### [TASK DIRECTIONS]
Where in the data below does the word "advent" appear? Copy each line that holds it.

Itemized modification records
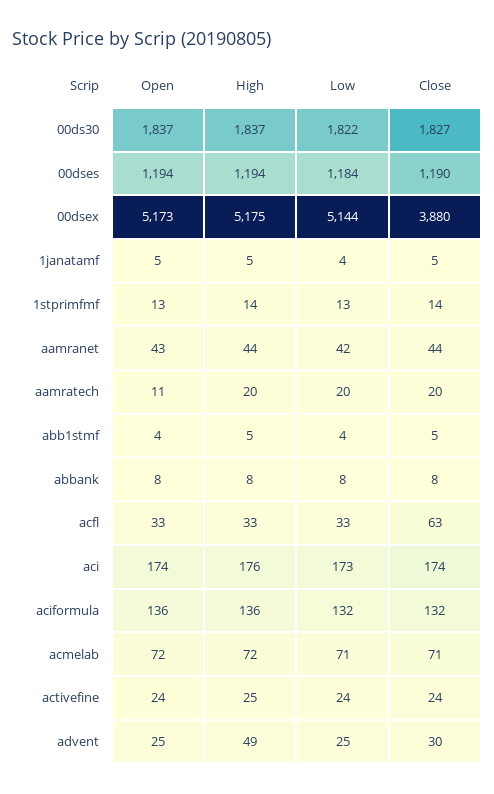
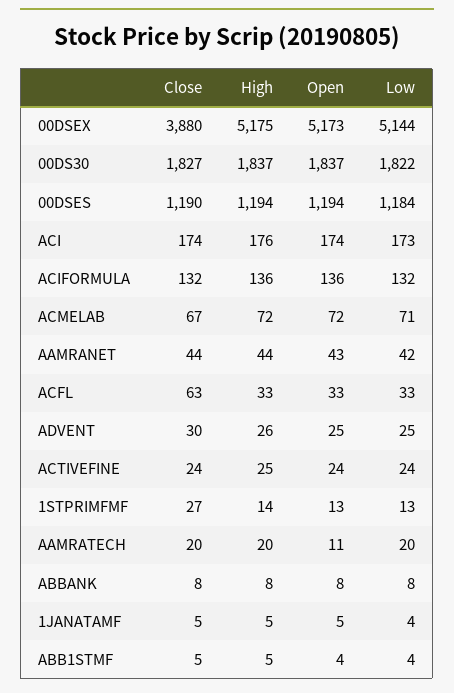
  {
    "Open": {
      "00ds30": 1837,
      "00dses": 1194,
      "00dsex": 5173,
      "1janatamf": 5,
      "1stprimfmf": 13,
      "aamranet": 43,
      "aamratech": 11,
      "abb1stmf": 4,
      "abbank": 8,
      "acfl": 33,
      "aci": 174,
      "aciformula": 136,
      "acmelab": 72,
      "activefine": 24,
      "advent": 25
    },
    "High": {
      "00ds30": 1837,
      "00dses": 1194,
      "00dsex": 5175,
      "1janatamf": 5,
      "1stprimfmf": 14,
      "aamranet": 44,
      "aamratech": 20,
      "abb1stmf": 5,
      "abbank": 8,
      "acfl": 33,
      "aci": 176,
      "aciformula": 136,
      "acmelab": 72,
      "activefine": 25,
-     "advent": 49
+     "advent": 26
    },
    "Low": {
      "00ds30": 1822,
      "00dses": 1184,
      "00dsex": 5144,
      "1janatamf": 4,
      "1stprimfmf": 13,
      "aamranet": 42,
      "aamratech": 20,
      "abb1stmf": 4,
      "abbank": 8,
      "acfl": 33,
      "aci": 173,
      "aciformula": 132,
      "acmelab": 71,
      "activefine": 24,
      "advent": 25
    },
    "Close": {
      "00ds30": 1827,
      "00dses": 1190,
      "00dsex": 3880,
      "1janatamf": 5,
-     "1stprimfmf": 14,
+     "1stprimfmf": 27,
      "aamranet": 44,
      "aamratech": 20,
      "abb1stmf": 5,
      "abbank": 8,
      "acfl": 63,
      "aci": 174,
      "aciformula": 132,
-     "acmelab": 71,
+     "acmelab": 67,
      "activefine": 24,
      "advent": 30
    }
  }

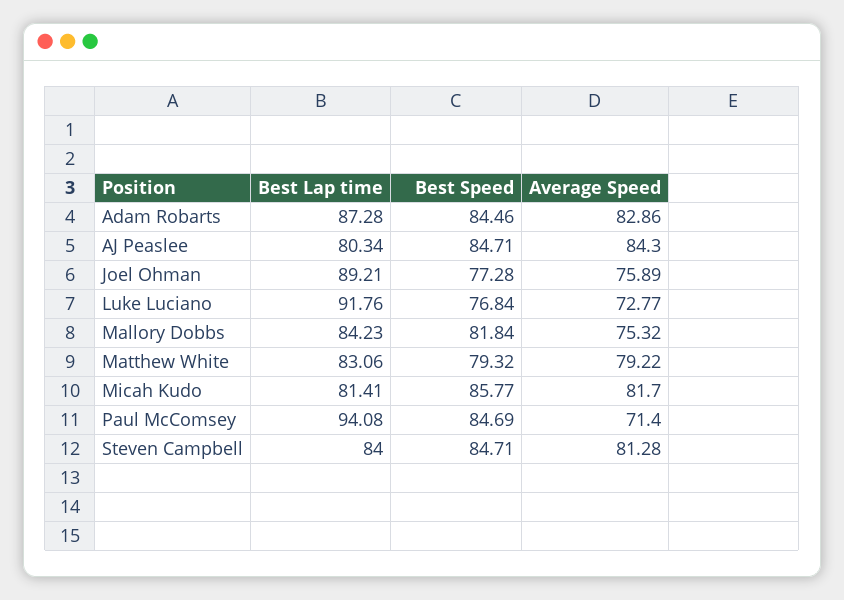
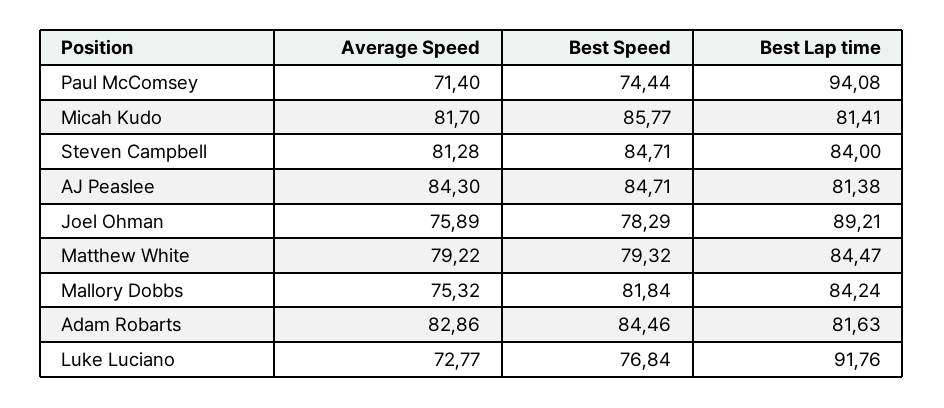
  {
    "Best Lap time": {
-     "Adam Robarts": 87.28,
+     "Adam Robarts": 81.63,
-     "AJ Peaslee": 80.34,
+     "AJ Peaslee": 81.38,
      "Joel Ohman": 89.21,
      "Luke Luciano": 91.76,
-     "Mallory Dobbs": 84.23,
+     "Mallory Dobbs": 84.24,
-     "Matthew White": 83.06,
+     "Matthew White": 84.47,
      "Micah Kudo": 81.41,
      "Paul McComsey": 94.08,
      "Steven Campbell": 84
    },
    "Best Speed": {
      "Adam Robarts": 84.46,
      "AJ Peaslee": 84.71,
-     "Joel Ohman": 77.28,
+     "Joel Ohman": 78.29,
      "Luke Luciano": 76.84,
      "Mallory Dobbs": 81.84,
      "Matthew White": 79.32,
      "Micah Kudo": 85.77,
-     "Paul McComsey": 84.69,
+     "Paul McComsey": 74.44,
      "Steven Campbell": 84.71
    },
    "Average Speed": {
      "Adam Robarts": 82.86,
      "AJ Peaslee": 84.3,
      "Joel Ohman": 75.89,
      "Luke Luciano": 72.77,
      "Mallory Dobbs": 75.32,
      "Matthew White": 79.22,
      "Micah Kudo": 81.7,
      "Paul McComsey": 71.4,
      "Steven Campbell": 81.28
    }
  }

### [TASK RESULT]
      "advent": 25
-     "advent": 49
+     "advent": 26
      "advent": 25
      "advent": 30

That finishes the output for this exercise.